Saurabh Kumar, a sixth-grader from a struggling family in the eastern Indian state of Jharkhand, works at a garage at the urging of his father. A few months ago, he tried to unfasten some sharp engine bolts and sliced his hand open.
“I could see down to the bone,” he recalls.
India already had a serious child labor problem before the pandemic—due in part to the country’s high poverty levels, massive population of almost 1.4 billion people, and dependence on cheap labor. Shadowy factories and textile sweatshops often employ children, even though the country formally prohibits kids under age 14 from working in most situations.

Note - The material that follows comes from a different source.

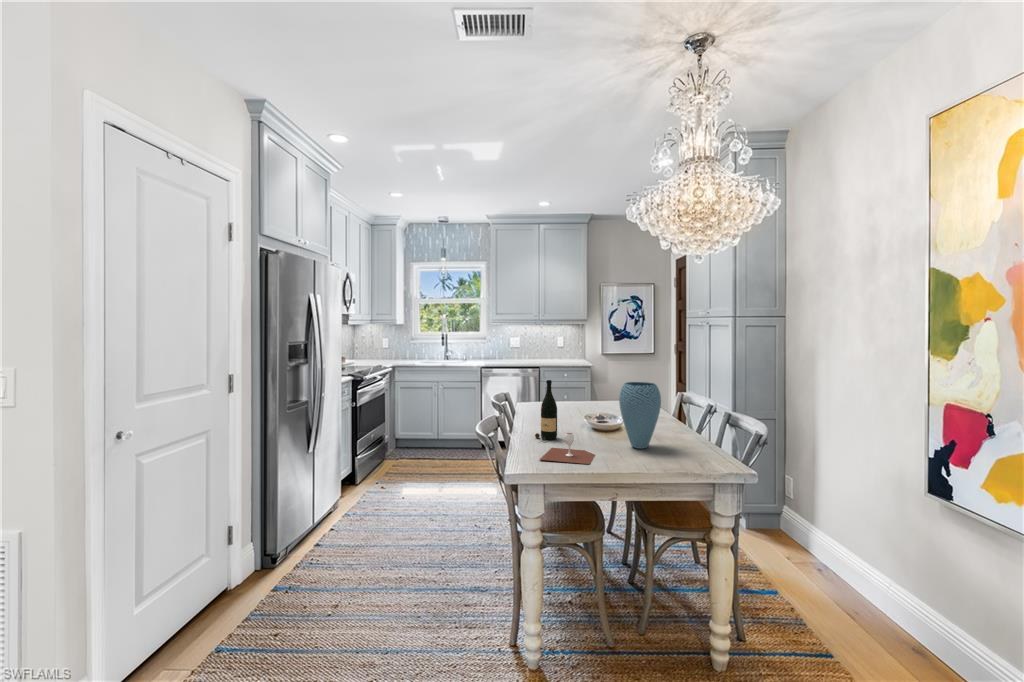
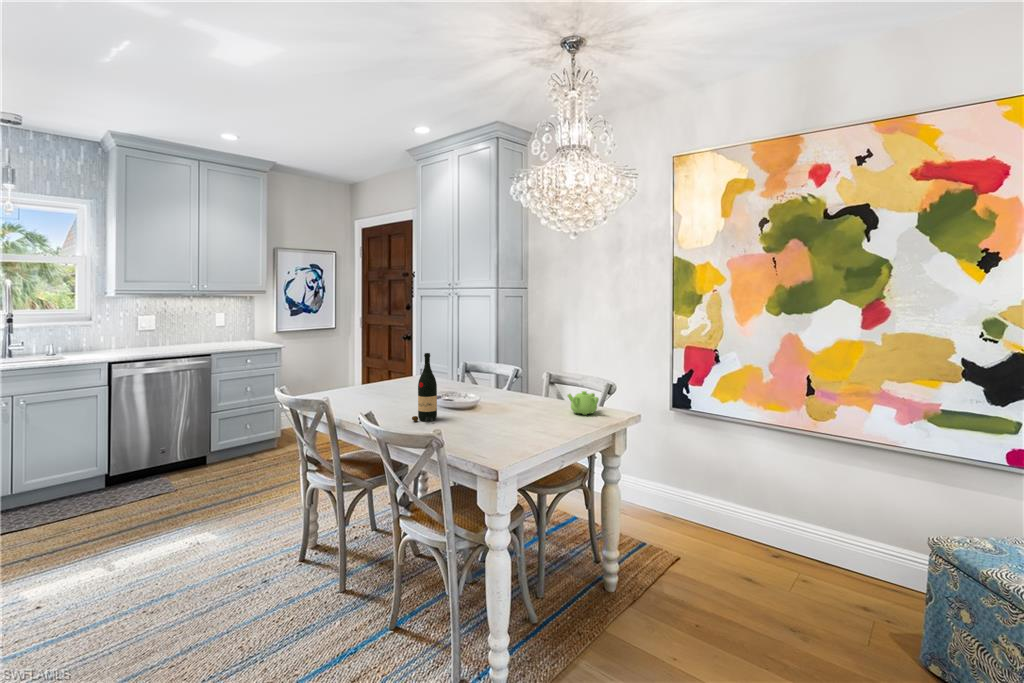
vase: present [619,382,661,449] -> none [504,347,542,411]
wine glass: present [540,433,595,464] -> none [457,405,528,438]
teapot: none [668,437,709,465] -> present [567,391,599,415]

In recent years, authorities had been cracking down on child labor and enrolling kids—especially girls—in schools. India had also taken steps to support its young people, including building a nationwide network of shelters that provided millions of children with food, vaccines, clothes, and some schooling.
But because of the coronavirus pandemic, most of those shelters are now closed. And workplace inspections to prevent child labor have been disrupted by the virus, Unicef officials say. So enforcement agents are even less able to keep up as the number of children forced into work is growing.